For each entry, repeat the text exactly and omit any picture it holds.
++++ Dataset entries
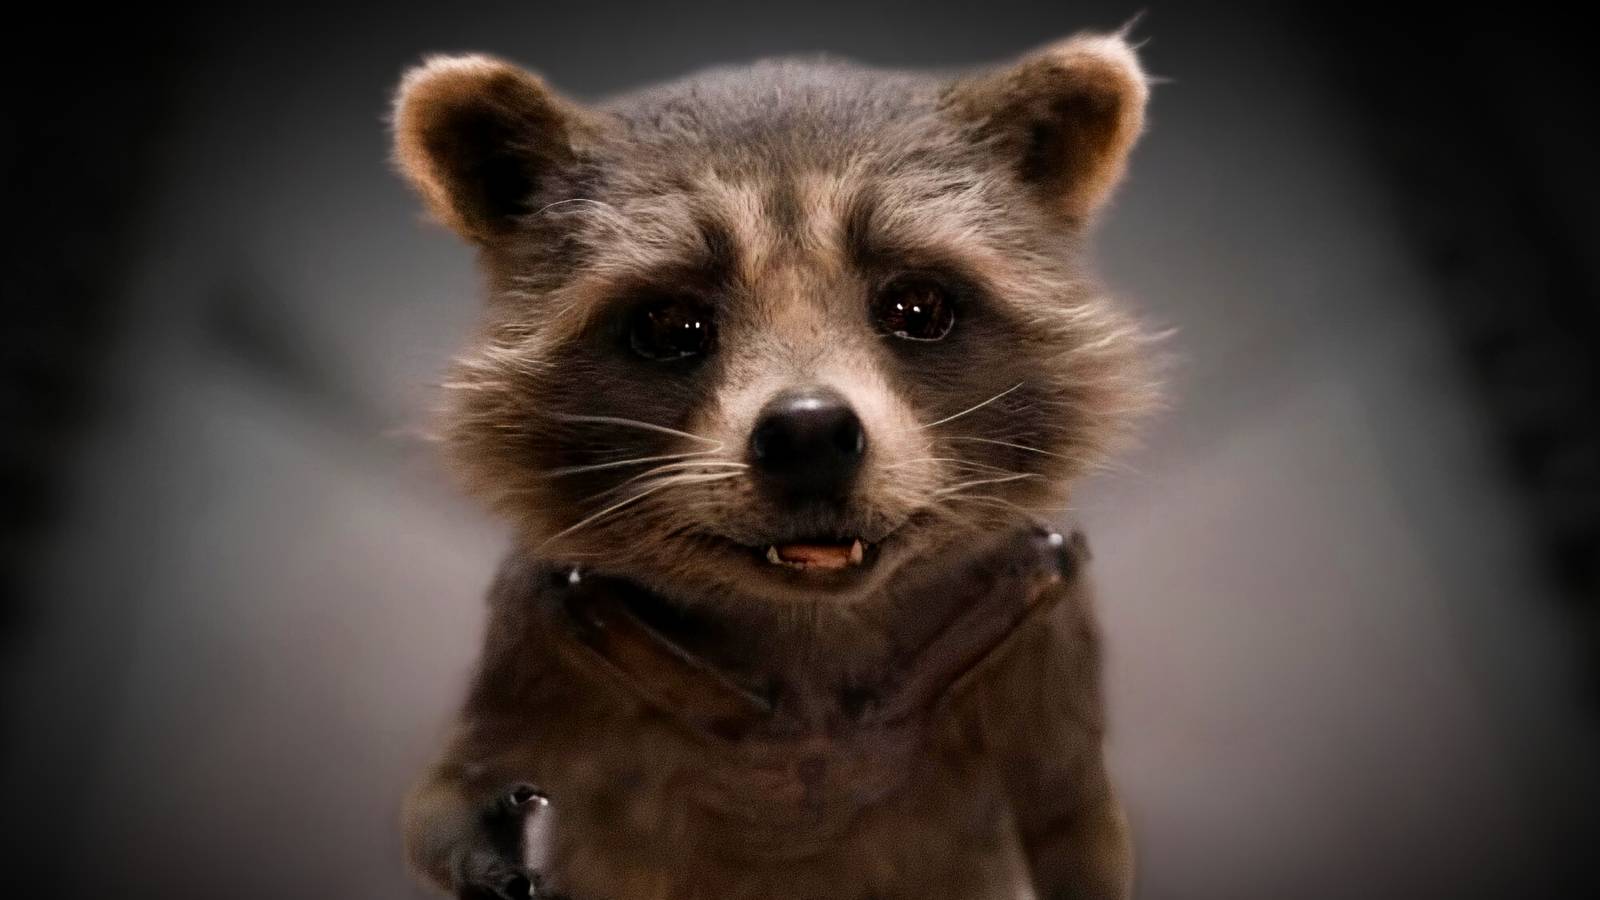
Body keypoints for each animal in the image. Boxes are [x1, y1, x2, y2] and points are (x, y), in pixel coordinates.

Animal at [392, 29, 1154, 900]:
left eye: (916, 306)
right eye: (671, 323)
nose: (809, 433)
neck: (811, 626)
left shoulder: (1048, 630)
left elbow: (1079, 826)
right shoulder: (534, 646)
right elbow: (438, 802)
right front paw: (489, 841)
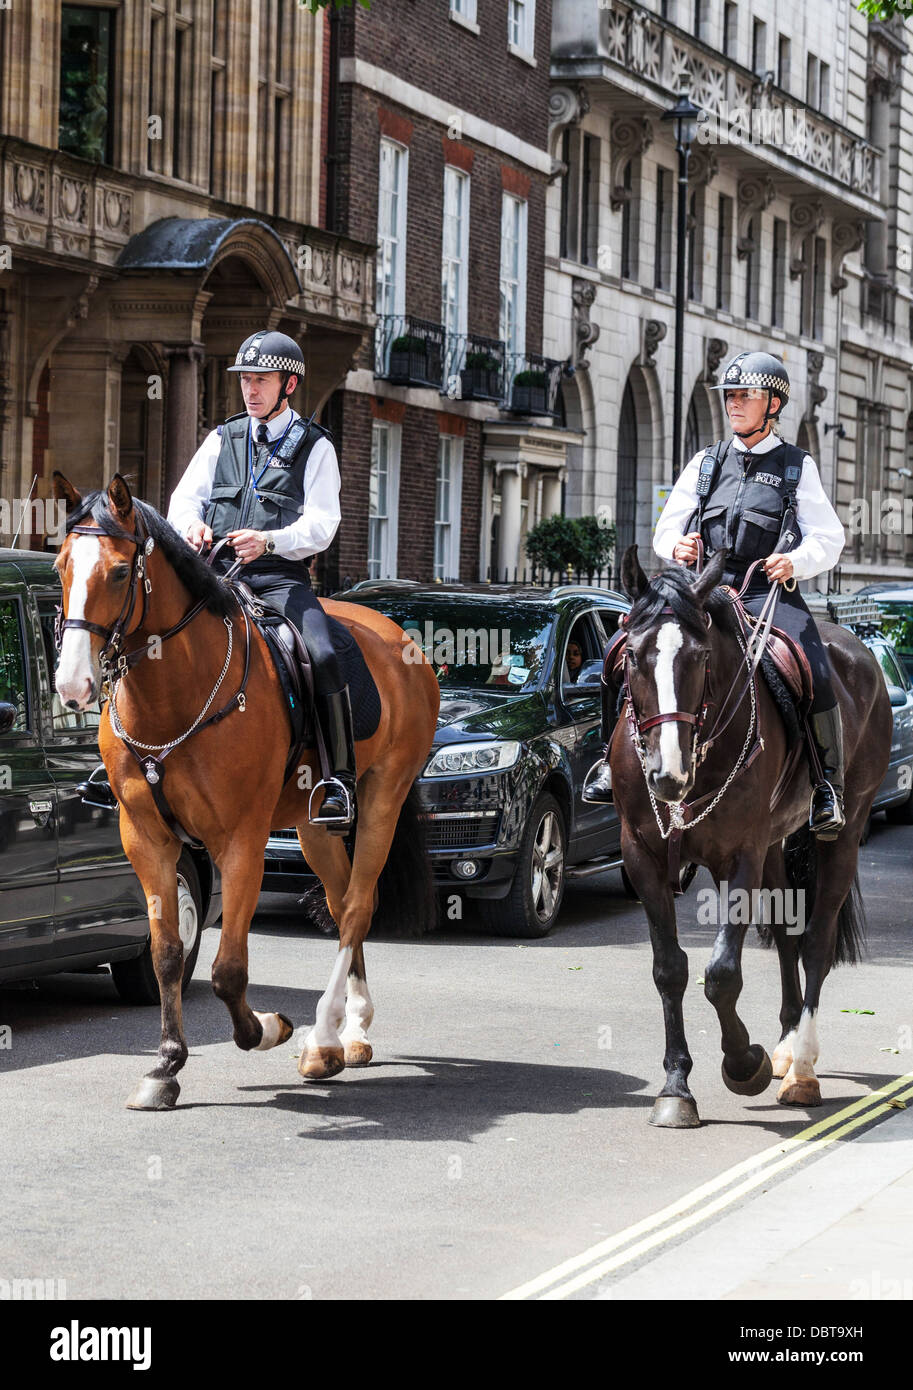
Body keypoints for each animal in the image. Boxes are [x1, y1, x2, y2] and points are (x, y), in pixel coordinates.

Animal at [51, 475, 439, 1106]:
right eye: (61, 564)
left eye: (118, 571)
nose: (73, 684)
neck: (174, 695)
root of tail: (397, 636)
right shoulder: (146, 840)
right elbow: (167, 954)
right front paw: (165, 1065)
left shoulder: (240, 842)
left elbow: (228, 970)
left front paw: (268, 1028)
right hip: (312, 824)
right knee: (341, 904)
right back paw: (349, 1033)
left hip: (383, 797)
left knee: (359, 905)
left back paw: (322, 1037)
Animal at [611, 544, 889, 1128]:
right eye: (633, 656)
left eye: (700, 658)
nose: (668, 776)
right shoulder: (642, 854)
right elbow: (669, 968)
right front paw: (676, 1086)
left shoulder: (739, 855)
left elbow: (721, 973)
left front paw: (743, 1063)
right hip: (776, 845)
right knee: (787, 936)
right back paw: (786, 1044)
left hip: (844, 831)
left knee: (816, 942)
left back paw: (801, 1069)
++++++++
# Solution for this problem:
Body keypoints for each animal in the image. Boxes are [x1, y1, x2, y2] and points are (x, y), in pixel coordinates.

Animal at [392, 29, 1154, 900]:
left eye: (916, 306)
right eye: (671, 323)
nose: (809, 433)
neck: (811, 626)
left shoulder: (1048, 630)
left elbow: (1079, 826)
right shoulder: (534, 646)
right elbow: (438, 802)
right front paw: (489, 841)
Body keypoints for each animal in the image. Boxes are [x1, y1, x2, y2] and points are (x, y), in pixel coordinates.

Animal at [51, 475, 439, 1106]:
right eye: (61, 564)
left eye: (118, 571)
nose: (73, 684)
neck: (174, 695)
root of tail: (397, 636)
right shoulder: (146, 840)
right elbow: (167, 954)
right front paw: (165, 1065)
left shoulder: (240, 842)
left elbow: (228, 970)
left front paw: (268, 1028)
right hip: (312, 824)
right knee: (341, 904)
right back paw: (349, 1033)
left hip: (383, 797)
left knee: (359, 905)
left back paw: (322, 1037)
Animal at [611, 544, 889, 1128]:
right eye: (633, 656)
left eye: (700, 658)
nose: (668, 776)
right shoulder: (642, 854)
right elbow: (669, 968)
right front paw: (676, 1086)
left shoulder: (739, 855)
left elbow: (721, 973)
left front paw: (743, 1063)
right hip: (776, 845)
right knee: (787, 936)
right back paw: (786, 1044)
left hip: (844, 831)
left knee: (816, 942)
left back paw: (801, 1069)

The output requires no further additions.